Additional Information

2025-04-07

Pursuing Outcomes Process

I'm pondering leading indicators this morning.  What are the signals that indicate predictable outcomes, both positive and negative outcomes.  

More broadly, the whole framework of outcomes and the activities that lead to outcomes is interesting. It's kind of like this...

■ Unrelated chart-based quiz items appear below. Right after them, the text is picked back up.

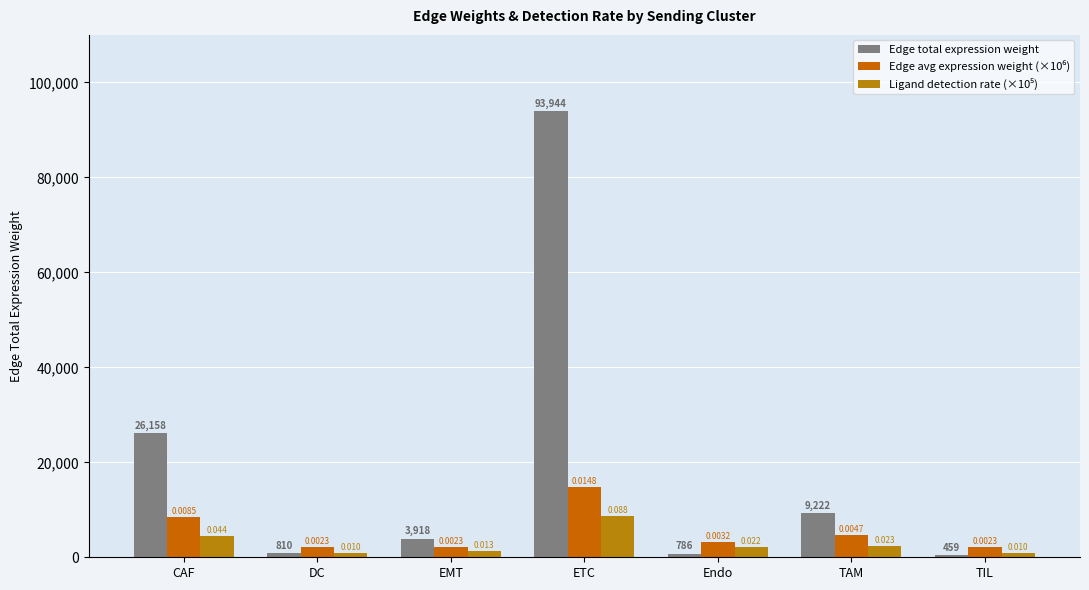

The Ligand detection rate (×10⁵) series shows 4416.0 at ETC. True or false?

False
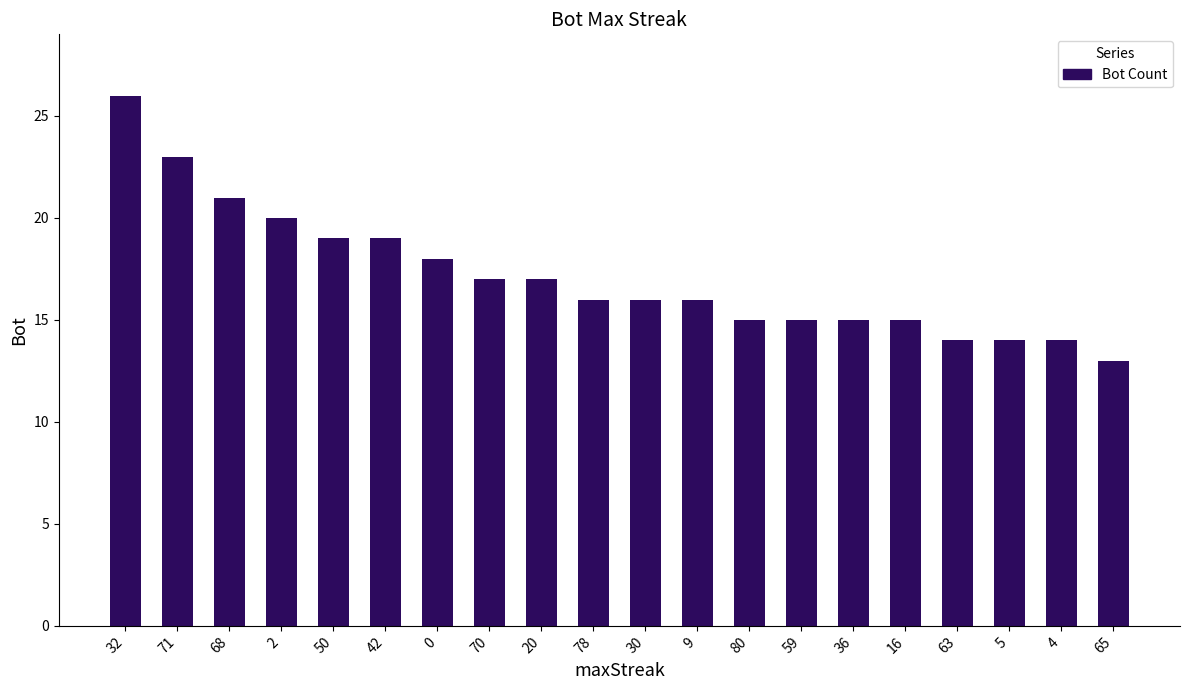

Reading right to left, extract all data points from this chart.

13	14	14	14	15	15	15	15	16	16	16	17	17	18	19	19	20	21	23	26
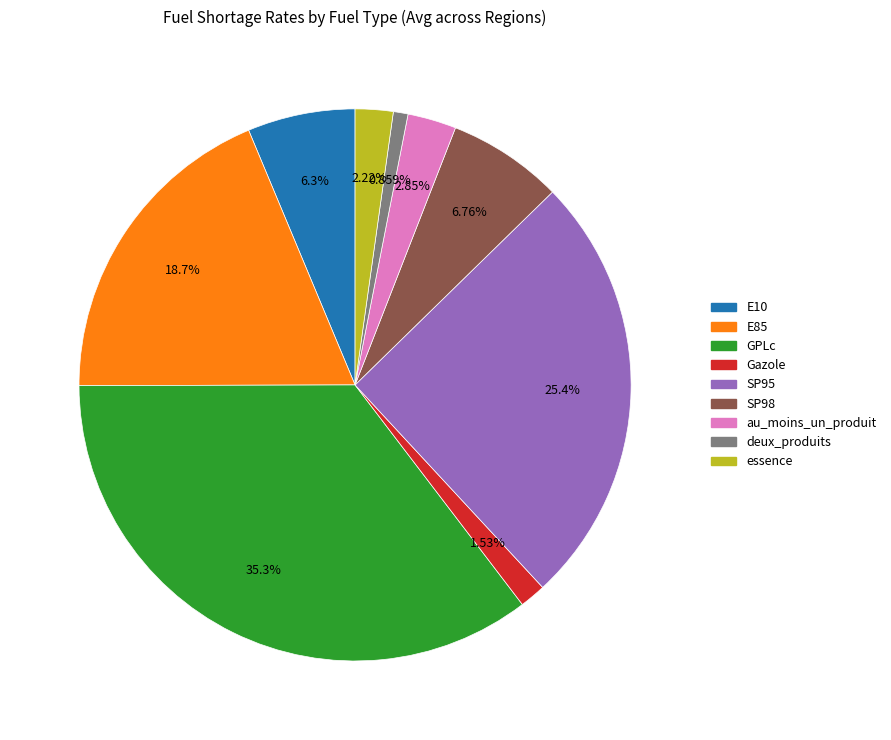

To the nearest percent, what percentage of the pie is E10?

6%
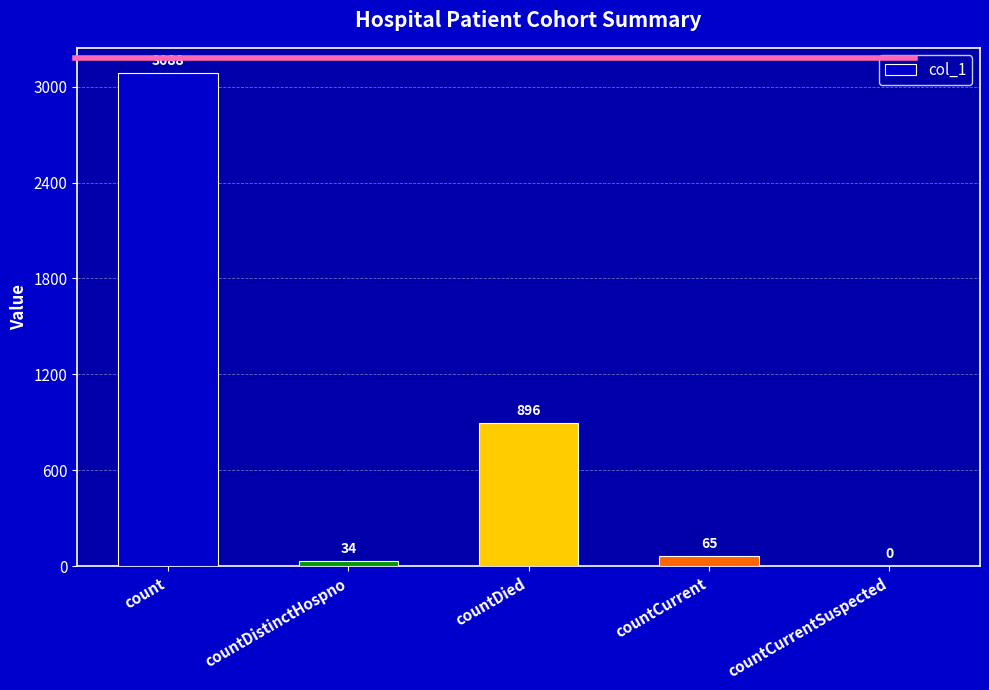

What is the label of the 3rd bar from the right?

countDied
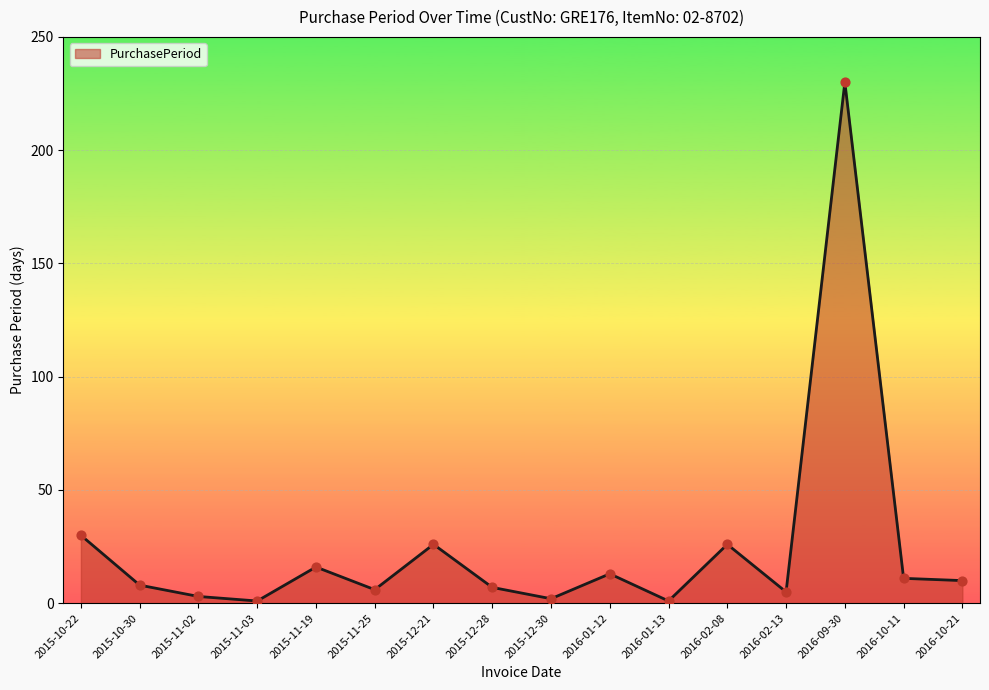

What is the change in value from 2015-11-03 to 2015-12-28?

+6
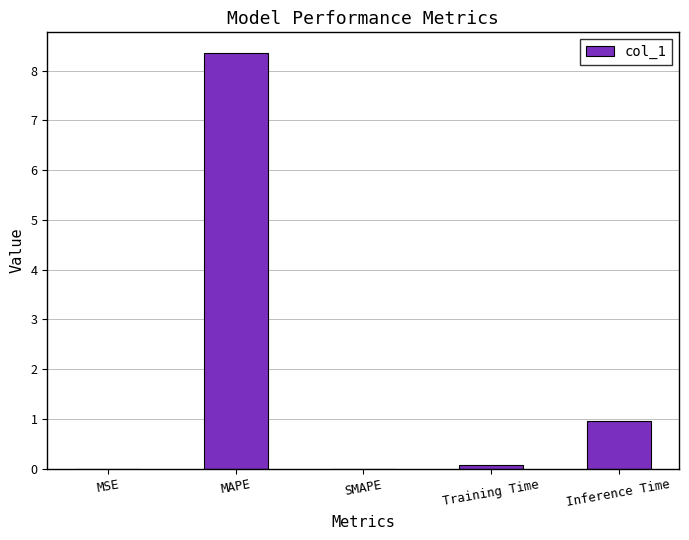

True or false: the data shows 3.8 at SMAPE.

False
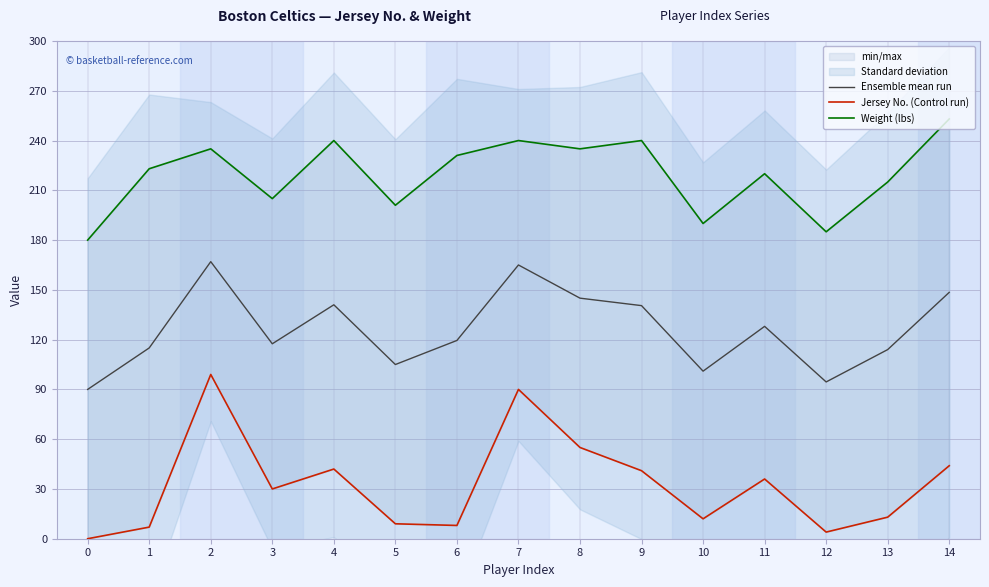

What is the approximate value of Weight (lbs) at 4?

240.0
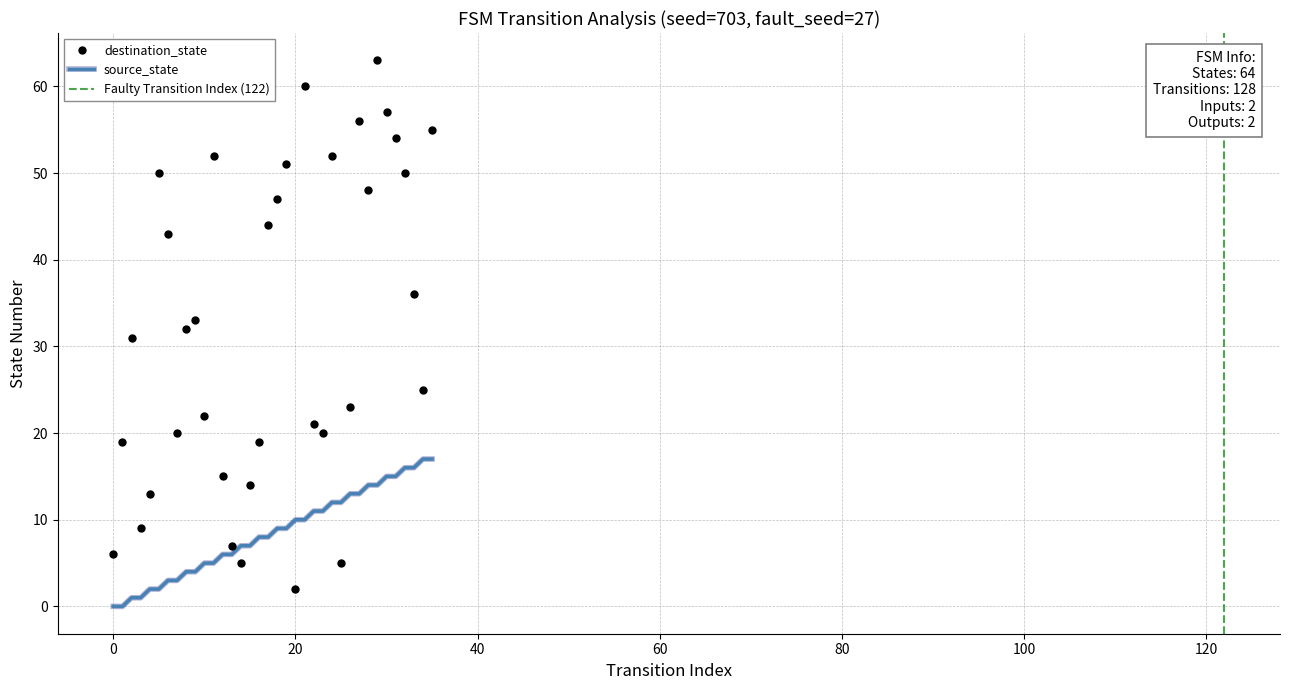

Where do destination_state and source_state first cross each other?

13 and 14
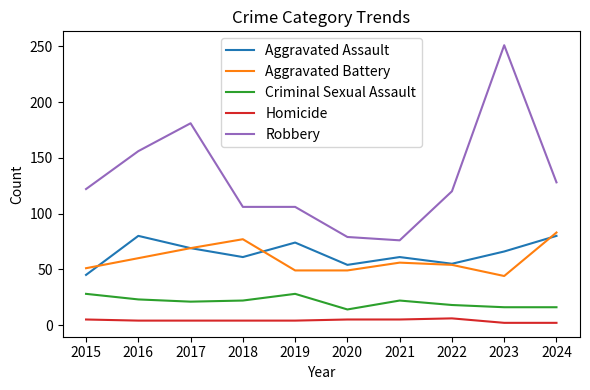

Where does the Homicide series first go above 4?

2015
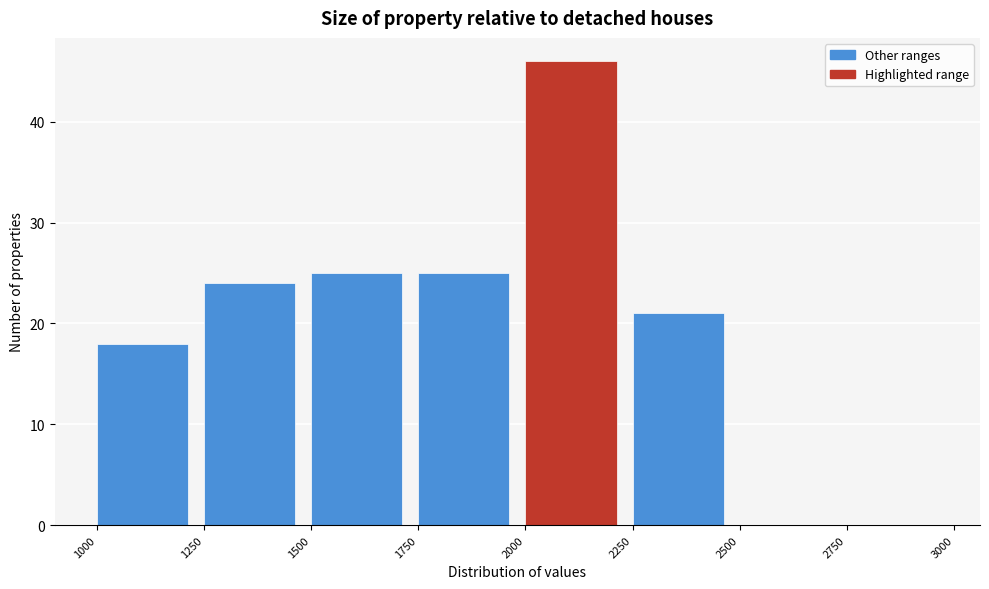

Reading left to right, list every bar in this chart as the range it spans on the x-axis followed by its height. The values are not printed on the chart, so give them approximately, as read against the axis.

1000 to 1250: 18
1250 to 1500: 24
1500 to 1750: 25
1750 to 2000: 25
2000 to 2250: 46
2250 to 2500: 21
2500 to 2750: 0
2750 to 3000: 0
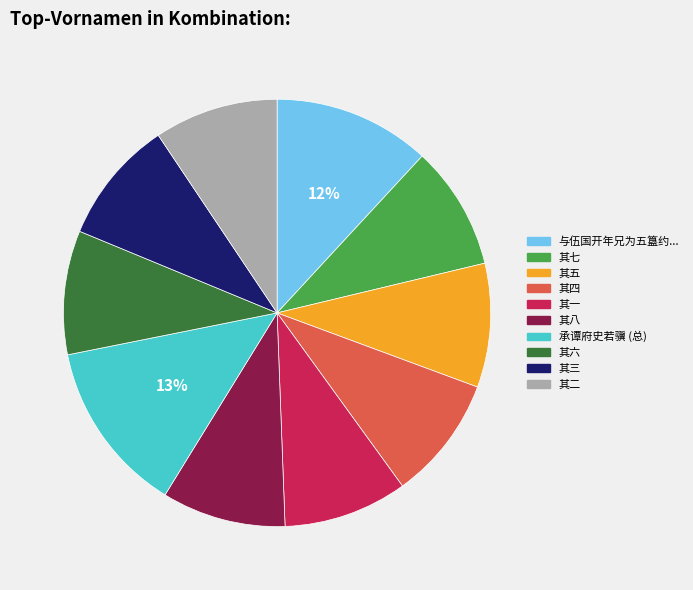

Is there any slice that represents more than half of the pie?

No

  1. Fact - Experience and genetic bias, which leads to ...
  2. Belief - Beliefs about circumstances, which leads to ...
  3. Desire - Needs or desires, which leads to ...
  4. Vision - Imagined desired outcomes, which may lead to ...
  5. Plan - A plan, which is a system of intermediate outcomes, which may lead to ...
  6. Action - Actions, impacts on the real world, which ideally lead to ...
  7. Change - Real desired outcomes, i.e. change.
  8. Check - How does the change align with the desire?
  9. Repeat - Repeat the above steps.
Of course, it's more complicated than that but that's the straight line idealistic flow.  The multi-dimensional version of this is much more nuanced and interesting.  The process may be terminated at any step, it may go wrong (have error introduced) at any step, it may be arbitrary at any step.  Each step also begs for a deeper analysis.  There's also the orthogonal perspective that the execution of this process is a collection of facts that inform other pursuits of outcomes.  It also may be interesting to, among other things, explore the roles of analysis and technology in this process.

2025-01-05

Experience

 An interesting aspect of experience is that when you have little of it many issues arise that can seem traumatic.  As you gain more experience you begin to realize that many issues are survivable and thus become less traumatic.  As you age you generally accumulate a lot of experience and many issues that might of been traumatic are less so.  This is an aspect of wisdom.  

In contrast though, when you have a great deal of experience and you encounter an unfamiliar issue then it can be just as traumatic as if you'd encountered it at an earlier age.  This may help to explain the peculiar risk aversion as you get older.  In a sense, it's a reluctance to gain further experience. This may be an aspect of your brain filling up.  Your mental capacity begins to roll off at around age 30.  Whether or not it declines is an open question, but the amount of free space likely dimishes just because it gets consumed by experience.